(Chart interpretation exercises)
________________________
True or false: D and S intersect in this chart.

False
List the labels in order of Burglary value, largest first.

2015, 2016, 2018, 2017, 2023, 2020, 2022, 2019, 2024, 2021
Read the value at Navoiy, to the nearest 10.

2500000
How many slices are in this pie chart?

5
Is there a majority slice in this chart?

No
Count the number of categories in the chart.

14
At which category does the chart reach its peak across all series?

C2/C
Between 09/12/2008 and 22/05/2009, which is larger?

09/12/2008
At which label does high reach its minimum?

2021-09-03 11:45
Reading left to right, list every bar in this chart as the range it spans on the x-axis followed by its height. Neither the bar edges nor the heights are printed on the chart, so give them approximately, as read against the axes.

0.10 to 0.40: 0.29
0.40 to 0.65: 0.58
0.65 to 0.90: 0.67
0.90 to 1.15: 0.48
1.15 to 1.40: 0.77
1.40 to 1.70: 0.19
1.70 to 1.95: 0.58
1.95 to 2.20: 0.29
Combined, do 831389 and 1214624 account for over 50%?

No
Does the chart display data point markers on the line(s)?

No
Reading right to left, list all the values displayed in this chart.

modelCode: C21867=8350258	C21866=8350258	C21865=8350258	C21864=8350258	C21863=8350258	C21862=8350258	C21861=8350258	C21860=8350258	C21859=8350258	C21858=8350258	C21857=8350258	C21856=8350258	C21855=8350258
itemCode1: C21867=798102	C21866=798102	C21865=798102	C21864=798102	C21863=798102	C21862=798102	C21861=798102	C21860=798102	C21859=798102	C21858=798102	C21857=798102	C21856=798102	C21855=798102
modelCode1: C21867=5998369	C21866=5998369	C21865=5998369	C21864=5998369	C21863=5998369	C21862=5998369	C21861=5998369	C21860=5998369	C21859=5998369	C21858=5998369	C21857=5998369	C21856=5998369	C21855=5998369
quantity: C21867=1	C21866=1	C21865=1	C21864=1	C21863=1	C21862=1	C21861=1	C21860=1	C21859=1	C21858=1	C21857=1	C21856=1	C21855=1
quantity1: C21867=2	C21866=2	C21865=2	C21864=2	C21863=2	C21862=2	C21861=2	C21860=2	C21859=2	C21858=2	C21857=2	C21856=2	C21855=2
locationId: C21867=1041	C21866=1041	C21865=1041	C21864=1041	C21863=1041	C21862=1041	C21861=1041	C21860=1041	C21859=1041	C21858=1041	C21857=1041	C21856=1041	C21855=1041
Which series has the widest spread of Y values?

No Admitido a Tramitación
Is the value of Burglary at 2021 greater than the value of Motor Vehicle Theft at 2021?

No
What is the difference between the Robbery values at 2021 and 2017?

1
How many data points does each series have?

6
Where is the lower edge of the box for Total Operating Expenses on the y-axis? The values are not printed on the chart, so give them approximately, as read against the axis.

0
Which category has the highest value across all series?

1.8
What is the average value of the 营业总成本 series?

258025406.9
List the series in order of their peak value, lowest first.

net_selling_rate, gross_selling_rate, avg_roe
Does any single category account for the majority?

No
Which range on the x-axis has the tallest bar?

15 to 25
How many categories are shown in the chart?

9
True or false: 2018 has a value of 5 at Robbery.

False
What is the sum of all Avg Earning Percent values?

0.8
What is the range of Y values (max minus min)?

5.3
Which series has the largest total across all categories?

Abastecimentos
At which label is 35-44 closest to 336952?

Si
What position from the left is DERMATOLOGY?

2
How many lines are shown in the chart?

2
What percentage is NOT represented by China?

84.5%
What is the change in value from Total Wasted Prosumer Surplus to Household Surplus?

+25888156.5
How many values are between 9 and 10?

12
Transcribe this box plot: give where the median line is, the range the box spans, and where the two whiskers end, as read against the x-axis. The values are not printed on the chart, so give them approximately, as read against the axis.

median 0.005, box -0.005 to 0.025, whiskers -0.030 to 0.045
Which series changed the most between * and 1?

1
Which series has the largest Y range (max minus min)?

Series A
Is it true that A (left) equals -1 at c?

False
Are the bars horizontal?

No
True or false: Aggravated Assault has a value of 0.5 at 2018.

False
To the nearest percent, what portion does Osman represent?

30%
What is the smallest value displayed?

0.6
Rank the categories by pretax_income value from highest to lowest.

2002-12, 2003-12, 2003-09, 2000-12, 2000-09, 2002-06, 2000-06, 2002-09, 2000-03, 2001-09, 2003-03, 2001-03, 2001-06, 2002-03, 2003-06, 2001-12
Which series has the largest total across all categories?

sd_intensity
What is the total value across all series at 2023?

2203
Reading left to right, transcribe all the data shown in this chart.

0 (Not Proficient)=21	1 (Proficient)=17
________________________
> **Try it**
Convert all of the data above into a Markdown table with the columns Row and Line. Place each non-blank line in its own numbered row.

> **Output of the task**
| Row | Line |
|---|---|
| 1 | True or false: D and S intersect in this chart. |
| 2 | False |
| 3 | List the labels in order of Burglary value, largest first. |
| 4 | 2015, 2016, 2018, 2017, 2023, 2020, 2022, 2019, 2024, 2021 |
| 5 | Read the value at Navoiy, to the nearest 10. |
| 6 | 2500000 |
| 7 | How many slices are in this pie chart? |
| 8 | 5 |
| 9 | Is there a majority slice in this chart? |
| 10 | No |
| 11 | Count the number of categories in the chart. |
| 12 | 14 |
| 13 | At which category does the chart reach its peak across all series? |
| 14 | C2/C |
| 15 | Between 09/12/2008 and 22/05/2009, which is larger? |
| 16 | 09/12/2008 |
| 17 | At which label does high reach its minimum? |
| 18 | 2021-09-03 11:45 |
| 19 | Reading left to right, list every bar in this chart as the range it spans on the x-axis followed by its height. Neither the bar edges nor the heights are printed on the chart, so give them approximately, as read against the axes. |
| 20 | 0.10 to 0.40: 0.29 |
| 21 | 0.40 to 0.65: 0.58 |
| 22 | 0.65 to 0.90: 0.67 |
| 23 | 0.90 to 1.15: 0.48 |
| 24 | 1.15 to 1.40: 0.77 |
| 25 | 1.40 to 1.70: 0.19 |
| 26 | 1.70 to 1.95: 0.58 |
| 27 | 1.95 to 2.20: 0.29 |
| 28 | Combined, do 831389 and 1214624 account for over 50%? |
| 29 | No |
| 30 | Does the chart display data point markers on the line(s)? |
| 31 | No |
| 32 | Reading right to left, list all the values displayed in this chart. |
| 33 | modelCode: C21867=8350258	C21866=8350258	C21865=8350258	C21864=8350258	C21863=8350258	C21862=8350258	C21861=8350258	C21860=8350258	C21859=8350258	C21858=8350258	C21857=8350258	C21856=8350258	C21855=8350258 |
| 34 | itemCode1: C21867=798102	C21866=798102	C21865=798102	C21864=798102	C21863=798102	C21862=798102	C21861=798102	C21860=798102	C21859=798102	C21858=798102	C21857=798102	C21856=798102	C21855=798102 |
| 35 | modelCode1: C21867=5998369	C21866=5998369	C21865=5998369	C21864=5998369	C21863=5998369	C21862=5998369	C21861=5998369	C21860=5998369	C21859=5998369	C21858=5998369	C21857=5998369	C21856=5998369	C21855=5998369 |
| 36 | quantity: C21867=1	C21866=1	C21865=1	C21864=1	C21863=1	C21862=1	C21861=1	C21860=1	C21859=1	C21858=1	C21857=1	C21856=1	C21855=1 |
| 37 | quantity1: C21867=2	C21866=2	C21865=2	C21864=2	C21863=2	C21862=2	C21861=2	C21860=2	C21859=2	C21858=2	C21857=2	C21856=2	C21855=2 |
| 38 | locationId: C21867=1041	C21866=1041	C21865=1041	C21864=1041	C21863=1041	C21862=1041	C21861=1041	C21860=1041	C21859=1041	C21858=1041	C21857=1041	C21856=1041	C21855=1041 |
| 39 | Which series has the widest spread of Y values? |
| 40 | No Admitido a Tramitación |
| 41 | Is the value of Burglary at 2021 greater than the value of Motor Vehicle Theft at 2021? |
| 42 | No |
| 43 | What is the difference between the Robbery values at 2021 and 2017? |
| 44 | 1 |
| 45 | How many data points does each series have? |
| 46 | 6 |
| 47 | Where is the lower edge of the box for Total Operating Expenses on the y-axis? The values are not printed on the chart, so give them approximately, as read against the axis. |
| 48 | 0 |
| 49 | Which category has the highest value across all series? |
| 50 | 1.8 |
| 51 | What is the average value of the 营业总成本 series? |
| 52 | 258025406.9 |
| 53 | List the series in order of their peak value, lowest first. |
| 54 | net_selling_rate, gross_selling_rate, avg_roe |
| 55 | Does any single category account for the majority? |
| 56 | No |
| 57 | Which range on the x-axis has the tallest bar? |
| 58 | 15 to 25 |
| 59 | How many categories are shown in the chart? |
| 60 | 9 |
| 61 | True or false: 2018 has a value of 5 at Robbery. |
| 62 | False |
| 63 | What is the sum of all Avg Earning Percent values? |
| 64 | 0.8 |
| 65 | What is the range of Y values (max minus min)? |
| 66 | 5.3 |
| 67 | Which series has the largest total across all categories? |
| 68 | Abastecimentos |
| 69 | At which label is 35-44 closest to 336952? |
| 70 | Si |
| 71 | What position from the left is DERMATOLOGY? |
| 72 | 2 |
| 73 | How many lines are shown in the chart? |
| 74 | 2 |
| 75 | What percentage is NOT represented by China? |
| 76 | 84.5% |
| 77 | What is the change in value from Total Wasted Prosumer Surplus to Household Surplus? |
| 78 | +25888156.5 |
| 79 | How many values are between 9 and 10? |
| 80 | 12 |
| 81 | Transcribe this box plot: give where the median line is, the range the box spans, and where the two whiskers end, as read against the x-axis. The values are not printed on the chart, so give them approximately, as read against the axis. |
| 82 | median 0.005, box -0.005 to 0.025, whiskers -0.030 to 0.045 |
| 83 | Which series changed the most between * and 1? |
| 84 | 1 |
| 85 | Which series has the largest Y range (max minus min)? |
| 86 | Series A |
| 87 | Is it true that A (left) equals -1 at c? |
| 88 | False |
| 89 | Are the bars horizontal? |
| 90 | No |
| 91 | True or false: Aggravated Assault has a value of 0.5 at 2018. |
| 92 | False |
| 93 | To the nearest percent, what portion does Osman represent? |
| 94 | 30% |
| 95 | What is the smallest value displayed? |
| 96 | 0.6 |
| 97 | Rank the categories by pretax_income value from highest to lowest. |
| 98 | 2002-12, 2003-12, 2003-09, 2000-12, 2000-09, 2002-06, 2000-06, 2002-09, 2000-03, 2001-09, 2003-03, 2001-03, 2001-06, 2002-03, 2003-06, 2001-12 |
| 99 | Which series has the largest total across all categories? |
| 100 | sd_intensity |
| 101 | What is the total value across all series at 2023? |
| 102 | 2203 |
| 103 | Reading left to right, transcribe all the data shown in this chart. |
| 104 | 0 (Not Proficient)=21	1 (Proficient)=17 |